UPDATE 2-IPCS eyes delay to Sprint/Clearwire deal, posts loss
(Adds Sprint comment, analyst comment, share price)
NEW YORK, Nov 4 (Reuters) - IPCS Inc (IPCS.O) said on Tuesday it asked a court to prevent the close of Sprint Nextel Corp's (S.N) proposed venture with Clearwire Corp (CLWR.O) until after a court hearing on the deal later this month.
IPCS, a Sprint affiliate with rights to use the bigger company's brand, saw its shares fall as much as 29 percent after it also announced quarterly results on Tuesday that were much weaker than analyst estimates.
Some analysts expect the legal battles to lead to Sprint buying iPCS. Sprint has already been forced to buy several other affiliates in similar battles.
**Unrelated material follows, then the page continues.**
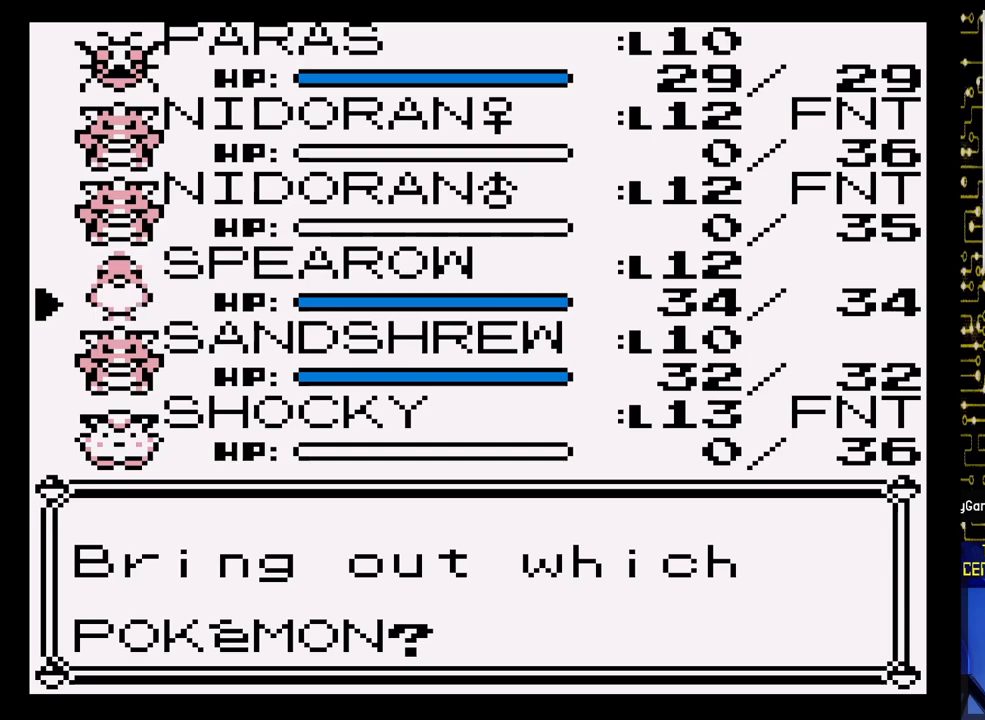
{"buttons": [], "events": []}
IPCS said the Clearwire venture, which U.S. regulators are expected to approve on Tuesday, would breach their affiliate agreement because it would involve an entity controlled by Sprint competing with iPCS in regions covered by the agreement.
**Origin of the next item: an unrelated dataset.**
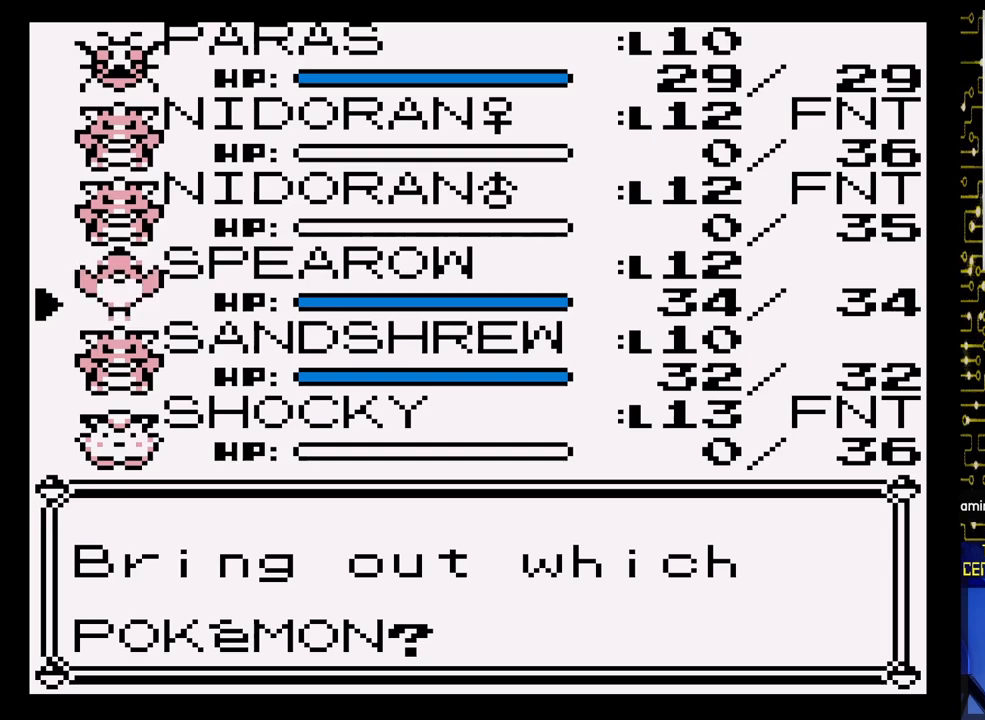
{"buttons": [], "events": []}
IPCS said it requested a preliminary injunction against the closing of the deal because a hearing on the case was scheduled for Nov. 21, the day after the company expected Sprint and Clearwire to close their transaction.
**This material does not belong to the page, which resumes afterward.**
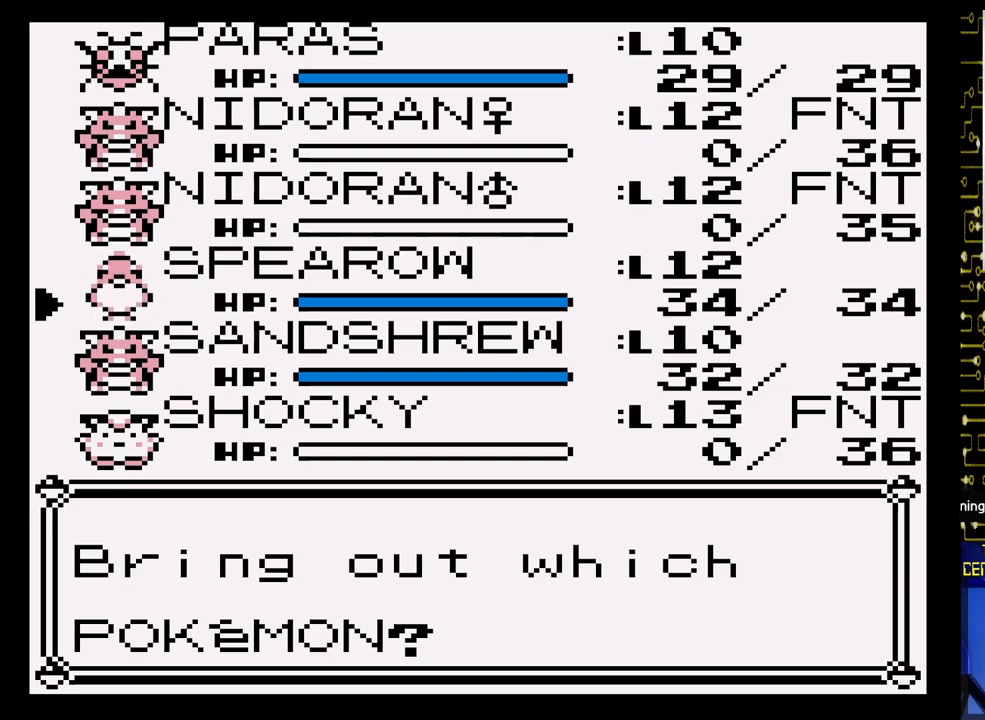
{"buttons": [], "events": []}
Clearwire has scheduled a shareholder vote on the venture for Nov. 20.
In an e-mailed statement, Sprint described the motion as an overreaction and said it believed those issues should be addressed outside the scope of the close of the Clearwire deal.
It also noted the launch of the proposed venture's WiMax high-speed wireless service in iPCS regions is not planned for until "well after a final decision by the court."
But Soleil analyst Todd Rethemeier said the most likely outcome for the dispute was that Sprint would buy iPCS in an all stock deal.
"In terms of the lawsuits all the decisions recently have gone in iPCS's favor," he said. "I think the most likely outcome is an acquisition. They would probably do it with stock because Sprint doesn't have a lot of extra cash."
Also on Tuesday, iPCS said its third-quarter net loss widened to $7.5 million, or 44 cents a share, from $2.4 million, or 14 cents a share, a year earlier as it shouldered lower bad debt recoveries, higher customer service costs and increased roaming expenses.
Rethemeier said the higher customer service costs could be a bad omen for Sprint, which is set to report earnings on Nov. 7 because it handles iPCS customer inquiries and billing.
He said iPCS earnings before interest, tax, depreciation, amortization and legal costs were about $20 million, well below his estimate for $29 million.
"Customer growth was pretty good, but profitability was a lot lower than people were expecting," Rethemeier said.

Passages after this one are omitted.